The five new cases include a married couple in their 50s who visited Italy via Hong Kong between January and February and a woman in her 40s who traveled to Macau in January.

The other two are a man in his 40s who worked in Wuhan, the epicenter of the outbreak, last December, and a woman in her 20s who lived in the central Chinese city. Both returned to Taiwan this week.

The Central Epidemic Command Center on Thursday also banned all cruise ships from calling in Taiwan ports after a mass outbreak on the Diamond Princess, which is currently quarantined in Yokohama, near Tokyo.

(People on a bus in Taipei wear masks to protect themself from the coronavirus.)

The vessel stopped at the port city of Keelung in northern Taiwan on Jan. 31. According to Taiwanese media, many passengers visited temples and the Palace Museum and ate at hotels, prompting disinfection measures at various places.

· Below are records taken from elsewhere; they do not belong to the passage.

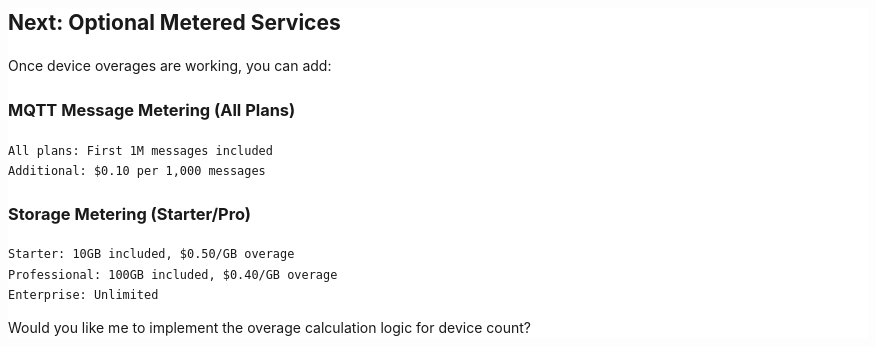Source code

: ## Next: Optional Metered Services

Once device overages are working, you can add:

### MQTT Message Metering (All Plans)

```
All plans: First 1M messages included
Additional: $0.10 per 1,000 messages
```

### Storage Metering (Starter/Pro)

```
Starter: 10GB included, $0.50/GB overage
Professional: 100GB included, $0.40/GB overage
Enterprise: Unlimited
```

Would you like me to implement the overage calculation logic for device count?
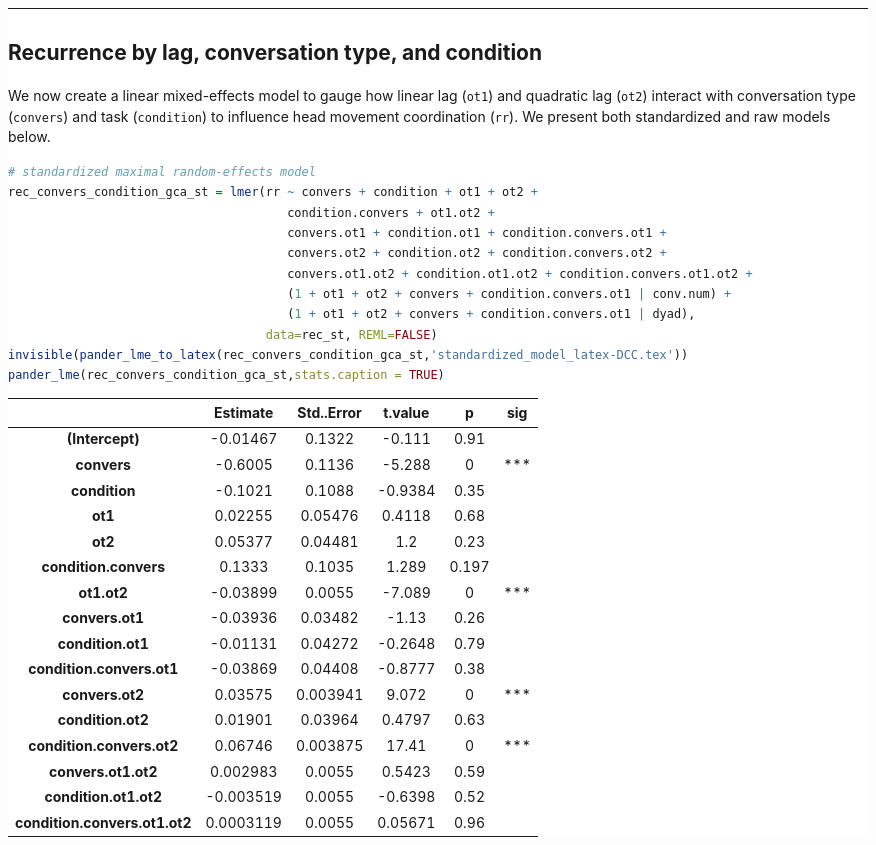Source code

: ***

## Recurrence by lag, conversation type, and condition

We now create a linear mixed-effects model to gauge how linear lag (`ot1`) and quadratic lag (`ot2`) interact with conversation type (`convers`) and task (`condition`) to influence head movement coordination (`rr`). We present both standardized and raw models below.


```r
# standardized maximal random-effects model
rec_convers_condition_gca_st = lmer(rr ~ convers + condition + ot1 + ot2 +
                                       condition.convers + ot1.ot2 +
                                       convers.ot1 + condition.ot1 + condition.convers.ot1 +
                                       convers.ot2 + condition.ot2 + condition.convers.ot2 +
                                       convers.ot1.ot2 + condition.ot1.ot2 + condition.convers.ot1.ot2 +
                                       (1 + ot1 + ot2 + convers + condition.convers.ot1 | conv.num) + 
                                       (1 + ot1 + ot2 + convers + condition.convers.ot1 | dyad), 
                                    data=rec_st, REML=FALSE)
invisible(pander_lme_to_latex(rec_convers_condition_gca_st,'standardized_model_latex-DCC.tex'))
pander_lme(rec_convers_condition_gca_st,stats.caption = TRUE)
```



|             &nbsp;              |  Estimate  |  Std..Error  |  t.value  |   p   |  sig  |
|:-------------------------------:|:----------:|:------------:|:---------:|:-----:|:-----:|
|         **(Intercept)**         |  -0.01467  |    0.1322    |  -0.111   | 0.91  |       |
|           **convers**           |  -0.6005   |    0.1136    |  -5.288   |   0   |  ***  |
|          **condition**          |  -0.1021   |    0.1088    |  -0.9384  | 0.35  |       |
|             **ot1**             |  0.02255   |   0.05476    |  0.4118   | 0.68  |       |
|             **ot2**             |  0.05377   |   0.04481    |    1.2    | 0.23  |       |
|      **condition.convers**      |   0.1333   |    0.1035    |   1.289   | 0.197 |       |
|           **ot1.ot2**           |  -0.03899  |    0.0055    |  -7.089   |   0   |  ***  |
|         **convers.ot1**         |  -0.03936  |   0.03482    |   -1.13   | 0.26  |       |
|        **condition.ot1**        |  -0.01131  |   0.04272    |  -0.2648  | 0.79  |       |
|    **condition.convers.ot1**    |  -0.03869  |   0.04408    |  -0.8777  | 0.38  |       |
|         **convers.ot2**         |  0.03575   |   0.003941   |   9.072   |   0   |  ***  |
|        **condition.ot2**        |  0.01901   |   0.03964    |  0.4797   | 0.63  |       |
|    **condition.convers.ot2**    |  0.06746   |   0.003875   |   17.41   |   0   |  ***  |
|       **convers.ot1.ot2**       |  0.002983  |    0.0055    |  0.5423   | 0.59  |       |
|      **condition.ot1.ot2**      | -0.003519  |    0.0055    |  -0.6398  | 0.52  |       |
|  **condition.convers.ot1.ot2**  | 0.0003119  |    0.0055    |  0.05671  | 0.96  |       |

The Mainland Affairs Council, which handles Taiwan's relations with China, announced Thursday that, given the spread of the virus in China's Guangdong Province, it will from Friday suspend entry procedures for residents of Hong Kong and Macau, which border the province.

The center on Thursday imposed a total ban on Chinese travelers going to the island from the mainland.

The center said one of the 13 confirmed cases has already recovered from the novel coronavirus and will be allowed to return home, adding that the remaining 12 are all in stable condition.

Amid a shortage of facemasks, the center on Thursday began limiting sales to two per individual over a seven-day period, while also requiring the public to present their health insurance IDs upon purchase at drugstores.

Meanwhile, Foreign Ministry spokeswoman Joanne Ou on Thursday denounced the World Health Organization for caving in to Chinese pressure and listing Taiwan under China as part of a high-risk virus area, confusing the international community and leading to some countries to ban flights from Taiwan.

Ou lodged a protest and urged the WHO to immediately correct the "preposterous" and "ridiculous" categorization of Taiwan and call Taiwan by its official name, the Republic of China, saying "Taiwan is not a part of China."

Taiwan and mainland China have been governed separately since they split amid a civil war in 1949. Since then, Beijing, which regards Taiwan as a renegade province awaiting reunification, has endeavored to bring the self-ruled, democratic island into its fold, by force if necessary.

The novel coronavirus has killed over 560 people and sickened over 28,000 others in China. It has spread from there to over two dozen countries and regions.